Figure 7. EVI1-overexpressing cells harboring centrosome aberrations show low Ki-67 levels. (A) Parental U2OS cells, uninduced (-TET) and induced (+TET) U2OS cells conditionally overexpressing EVI1-HA were harvested 72 h after induction of transgene expression and immunostained for γ-tubulin (green) and Ki-67 (red). DNA was counterstained with DAPI (blue). Scale bars represent 10 µm. Insets show centrosomes at higher magnification. (B) U2OS cells conditionally overexpressing EVI1-HA were left untreated (-TET) or induced to express the transgene for 72 h (+TET). Parental U2OS cells were grown in parallel. Following immunostaining as in (A), percentages of cells with more than two2 centrosomes were quantified and given in relation to the Ki-67 staining intensity in 3 × 100 cells per data bar. ***, all indicated differences are highly significant (p < 0.0001).
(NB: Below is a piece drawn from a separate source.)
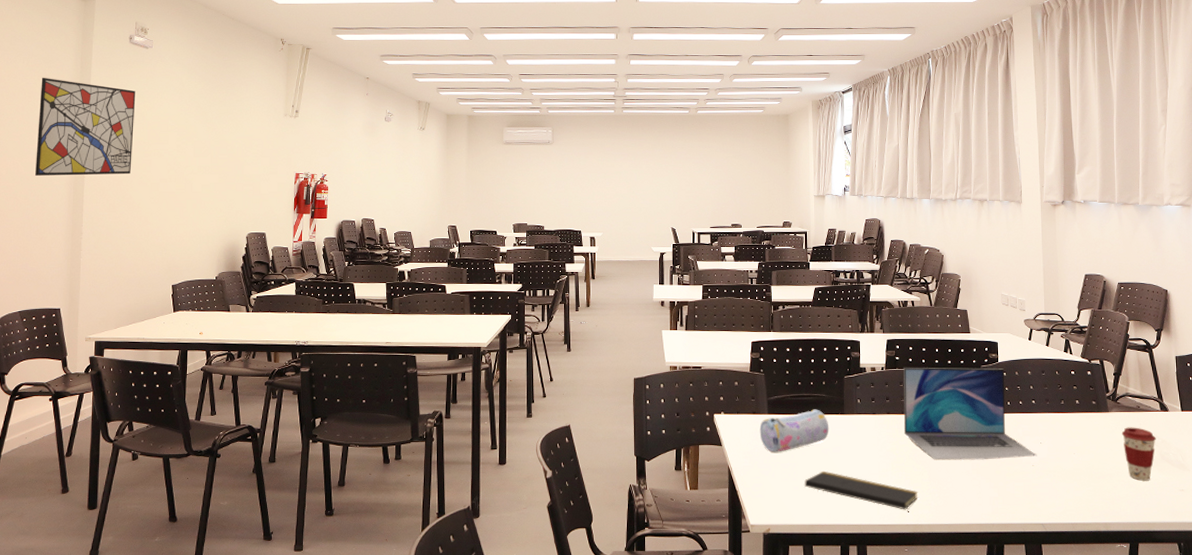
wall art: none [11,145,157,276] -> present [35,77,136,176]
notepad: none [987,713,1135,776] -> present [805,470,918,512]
Figure 8. EVI1 overexpression interferes with proliferation and induces a negative feedback loop. (A) Of parental U2OS cells, uninduced (-TET) and induced (+TET) U2OS cells conditionally overexpressing EVI1-HA, a measure of 200,000 cells per dish was seeded. At the indicated time points, cells were harvested and counted again to determine proliferation rates. Results are given as mean absolute numbers of cells from two experiments. ***, this difference is highly significant (p = 0.00035). **, these differences are significant (p < 0.009). (B) In U2OS cells conditionally overexpressing EVI1-HA, transgene expression was induced for the indicated times, and tetracycline-containing medium was renewed every 48 h. Using 70 µg of protein extract per lane from induced cells (+TET) or uninduced controls (-TET), immunoblots for HA and the loading control actin were prepared.